We study nanomachines whose relevant (effective) degrees of freedom $f\gg 1$ but smaller than $f$ of proteins. In these machines, both the entropic and the quantum effects over the whole system play the essential roles in producing nontrivial functions. We therefore call them entropic quantum machines (EQMs). We propose a systematic protocol for designing the EQMs, which enables a rough sketch, accurate design of equilibrium states, and accurate estimate of response time. As an illustration, we design a novel EQM, which shows two characteristic shapes.

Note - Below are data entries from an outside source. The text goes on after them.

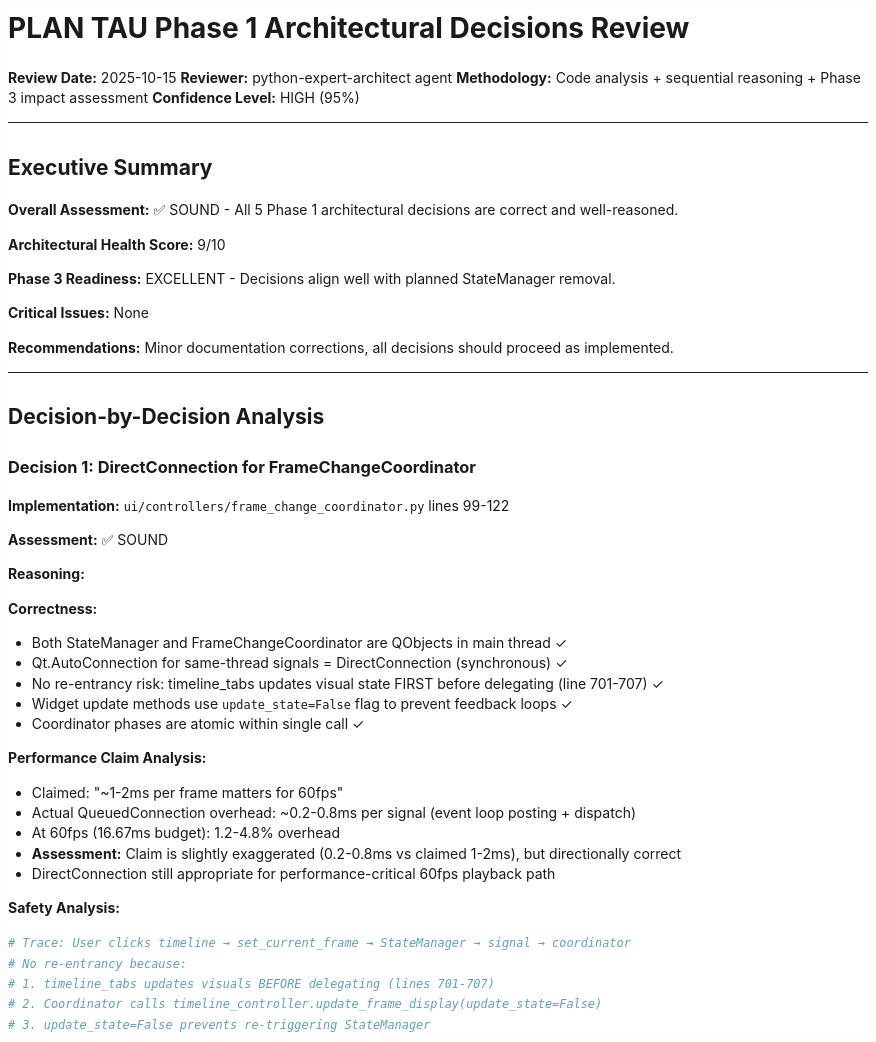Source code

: # PLAN TAU Phase 1 Architectural Decisions Review

**Review Date:** 2025-10-15
**Reviewer:** python-expert-architect agent
**Methodology:** Code analysis + sequential reasoning + Phase 3 impact assessment
**Confidence Level:** HIGH (95%)

---

## Executive Summary

**Overall Assessment:** ✅ SOUND - All 5 Phase 1 architectural decisions are correct and well-reasoned.

**Architectural Health Score:** 9/10

**Phase 3 Readiness:** EXCELLENT - Decisions align well with planned StateManager removal.

**Critical Issues:** None

**Recommendations:** Minor documentation corrections, all decisions should proceed as implemented.

---

## Decision-by-Decision Analysis

### Decision 1: DirectConnection for FrameChangeCoordinator

**Implementation:** `ui/controllers/frame_change_coordinator.py` lines 99-122

**Assessment:** ✅ SOUND

**Reasoning:**

**Correctness:**
- Both StateManager and FrameChangeCoordinator are QObjects in main thread ✓
- Qt.AutoConnection for same-thread signals = DirectConnection (synchronous) ✓
- No re-entrancy risk: timeline_tabs updates visual state FIRST before delegating (line 701-707) ✓
- Widget update methods use `update_state=False` flag to prevent feedback loops ✓
- Coordinator phases are atomic within single call ✓

**Performance Claim Analysis:**
- Claimed: "~1-2ms per frame matters for 60fps"
- Actual QueuedConnection overhead: ~0.2-0.8ms per signal (event loop posting + dispatch)
- At 60fps (16.67ms budget): 1.2-4.8% overhead
- **Assessment:** Claim is slightly exaggerated (0.2-0.8ms vs claimed 1-2ms), but directionally correct
- DirectConnection still appropriate for performance-critical 60fps playback path

**Safety Analysis:**
```python
# Trace: User clicks timeline → set_current_frame → StateManager → signal → coordinator
# No re-entrancy because:
# 1. timeline_tabs updates visuals BEFORE delegating (lines 701-707)
# 2. Coordinator calls timeline_controller.update_frame_display(update_state=False)
# 3. update_state=False prevents re-triggering StateManager
```
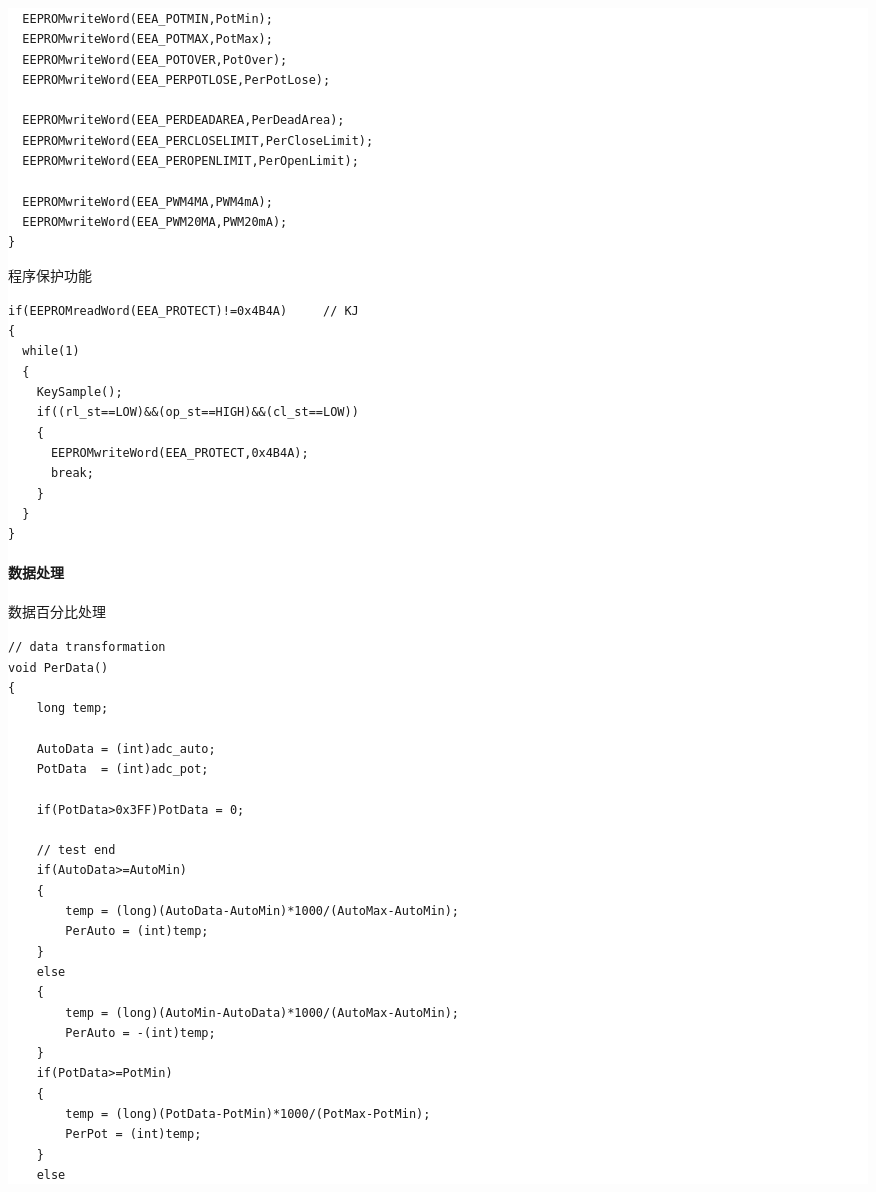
 ```
  EEPROMwriteWord(EEA_POTMIN,PotMin);
  EEPROMwriteWord(EEA_POTMAX,PotMax);
  EEPROMwriteWord(EEA_POTOVER,PotOver);
  EEPROMwriteWord(EEA_PERPOTLOSE,PerPotLose);

  EEPROMwriteWord(EEA_PERDEADAREA,PerDeadArea);
  EEPROMwriteWord(EEA_PERCLOSELIMIT,PerCloseLimit);
  EEPROMwriteWord(EEA_PEROPENLIMIT,PerOpenLimit);

  EEPROMwriteWord(EEA_PWM4MA,PWM4mA);
  EEPROMwriteWord(EEA_PWM20MA,PWM20mA);
}

```

程序保护功能

```
if(EEPROMreadWord(EEA_PROTECT)!=0x4B4A)		// KJ
{
  while(1)
  {
    KeySample();
    if((rl_st==LOW)&&(op_st==HIGH)&&(cl_st==LOW))
    {
      EEPROMwriteWord(EEA_PROTECT,0x4B4A);
      break;
    }
  }
}

```

#### 数据处理

数据百分比处理

```
// data transformation
void PerData()
{
	long temp;

	AutoData = (int)adc_auto;
	PotData  = (int)adc_pot;

	if(PotData>0x3FF)PotData = 0;

	// test end
	if(AutoData>=AutoMin)
	{
		temp = (long)(AutoData-AutoMin)*1000/(AutoMax-AutoMin);
		PerAuto = (int)temp;
	}
	else
	{
		temp = (long)(AutoMin-AutoData)*1000/(AutoMax-AutoMin);
		PerAuto = -(int)temp;
	}
	if(PotData>=PotMin)
	{
		temp = (long)(PotData-PotMin)*1000/(PotMax-PotMin);
		PerPot = (int)temp;
	}
	else
```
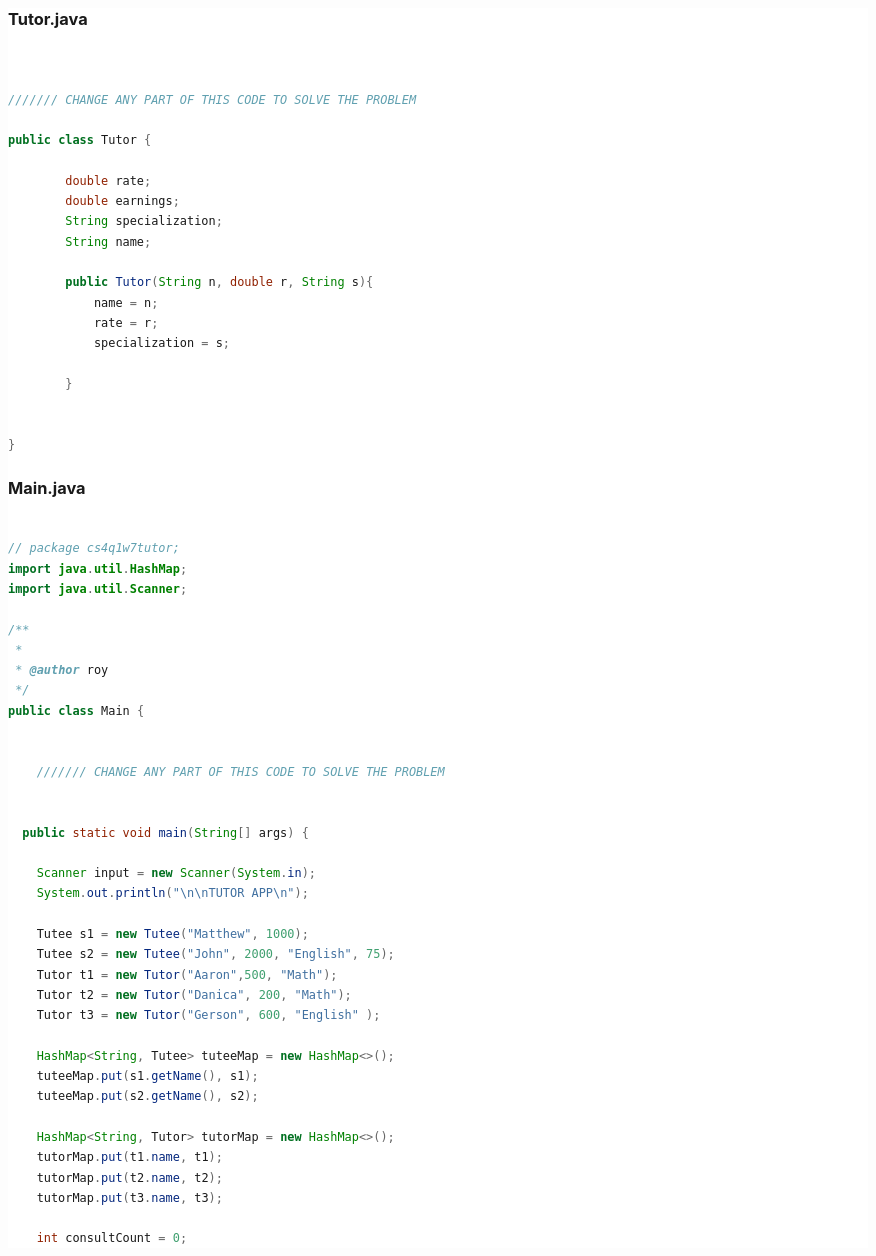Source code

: ### Tutor.java

```java


/////// CHANGE ANY PART OF THIS CODE TO SOLVE THE PROBLEM 

public class Tutor {

        double rate;
        double earnings;
        String specialization;
        String name;
        
        public Tutor(String n, double r, String s){
            name = n;
            rate = r;
            specialization = s;

        }
        

}
```

### Main.java

```java

// package cs4q1w7tutor;
import java.util.HashMap;
import java.util.Scanner;

/**
 *
 * @author roy
 */
public class Main {


    /////// CHANGE ANY PART OF THIS CODE TO SOLVE THE PROBLEM 


  public static void main(String[] args) {
      
    Scanner input = new Scanner(System.in);  
    System.out.println("\n\nTUTOR APP\n");
    
    Tutee s1 = new Tutee("Matthew", 1000);
    Tutee s2 = new Tutee("John", 2000, "English", 75);
    Tutor t1 = new Tutor("Aaron",500, "Math");
    Tutor t2 = new Tutor("Danica", 200, "Math");
    Tutor t3 = new Tutor("Gerson", 600, "English" );

    HashMap<String, Tutee> tuteeMap = new HashMap<>();
    tuteeMap.put(s1.getName(), s1);
    tuteeMap.put(s2.getName(), s2);    
    
    HashMap<String, Tutor> tutorMap = new HashMap<>();
    tutorMap.put(t1.name, t1);
    tutorMap.put(t2.name, t2);
    tutorMap.put(t3.name, t3);
    
    int consultCount = 0;
```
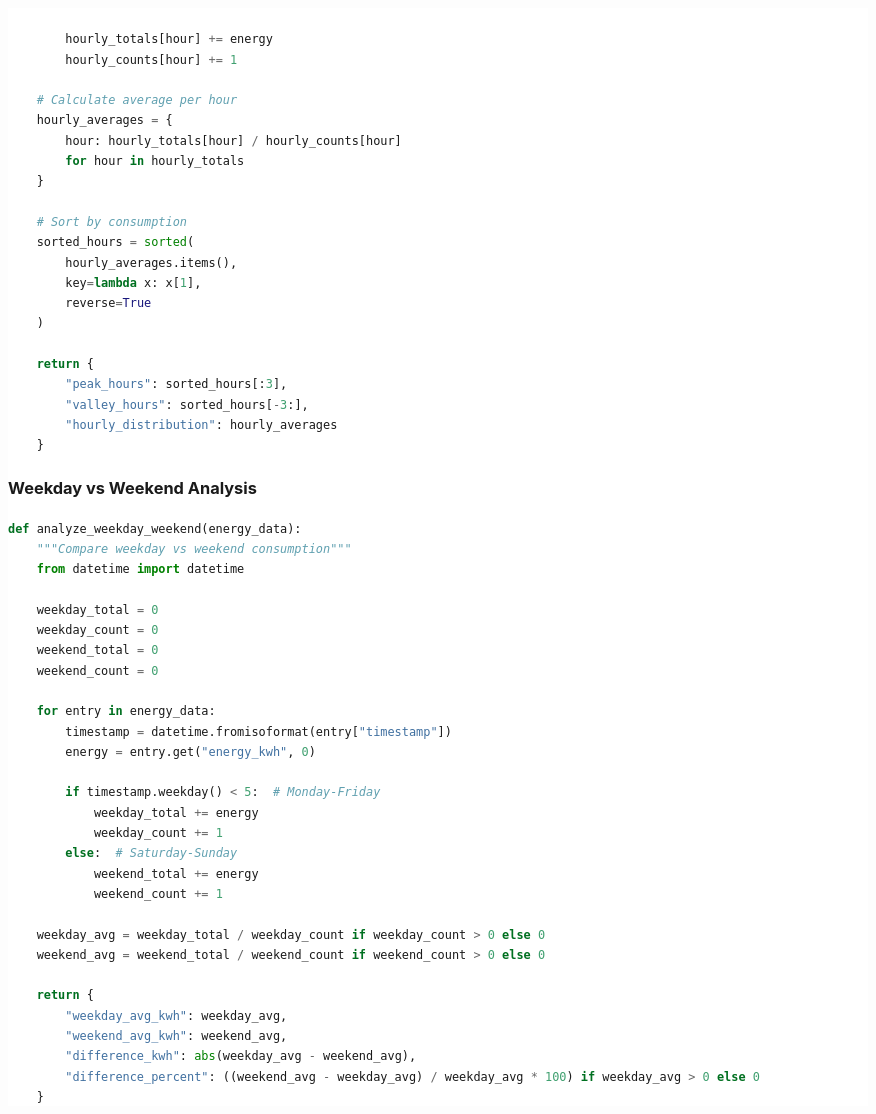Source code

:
```python

        hourly_totals[hour] += energy
        hourly_counts[hour] += 1

    # Calculate average per hour
    hourly_averages = {
        hour: hourly_totals[hour] / hourly_counts[hour]
        for hour in hourly_totals
    }

    # Sort by consumption
    sorted_hours = sorted(
        hourly_averages.items(),
        key=lambda x: x[1],
        reverse=True
    )

    return {
        "peak_hours": sorted_hours[:3],
        "valley_hours": sorted_hours[-3:],
        "hourly_distribution": hourly_averages
    }
```

### Weekday vs Weekend Analysis
```python
def analyze_weekday_weekend(energy_data):
    """Compare weekday vs weekend consumption"""
    from datetime import datetime

    weekday_total = 0
    weekday_count = 0
    weekend_total = 0
    weekend_count = 0

    for entry in energy_data:
        timestamp = datetime.fromisoformat(entry["timestamp"])
        energy = entry.get("energy_kwh", 0)

        if timestamp.weekday() < 5:  # Monday-Friday
            weekday_total += energy
            weekday_count += 1
        else:  # Saturday-Sunday
            weekend_total += energy
            weekend_count += 1

    weekday_avg = weekday_total / weekday_count if weekday_count > 0 else 0
    weekend_avg = weekend_total / weekend_count if weekend_count > 0 else 0

    return {
        "weekday_avg_kwh": weekday_avg,
        "weekend_avg_kwh": weekend_avg,
        "difference_kwh": abs(weekday_avg - weekend_avg),
        "difference_percent": ((weekend_avg - weekday_avg) / weekday_avg * 100) if weekday_avg > 0 else 0
    }
```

One can switch from one shape to the other by changing temperature or by applying a pulsed external field. We discuss two potential applications of this example of an EQM.

Figure 1

(a) Proposed EQM. The dots and the line segments represent the sites and the bonds of the lattice, respectively. When an external field is applied, it is applied on the purple area. (b) A part of the EQM. (c) Particle distribution as a function of temperature, $T$. The dashed line represents $n_{\mathrm{av}}$. The scale of $T$ is in units of $J$.

Figure 2

Time evolution of (a) external field, (b) $\langle n_i\left(t\right)\rangle$ for the four sites shown in Fig. 1, and (c) ${\sum }_i{\{[\langle n_i\left(t\right)\rangle -\overline{\langle n_i\rangle }]/n_{\mathrm{av}}\}}^2$. The scale of time $t$ is in units of $\hslash /J$.

Figure 3

Particle distribution as a function of $T$ for (a) $V=0$ and (b) $J=0$. The dashed lines represent $n_{\mathrm{av}}$. The scale of $T$ is taken as the same as in Fig. 1.

Figure 4

(a) Left: An agonist binds to the receptor. Middle: At $T=0.1$, agonists are blocked by the EQM on the receptor. Right: At $T\simeq 3.23$, an agonist passes through the EQM and binds to the receptor. (b) The EQM with the catalyst in it. It catalyzes different reactions depending on the temperature.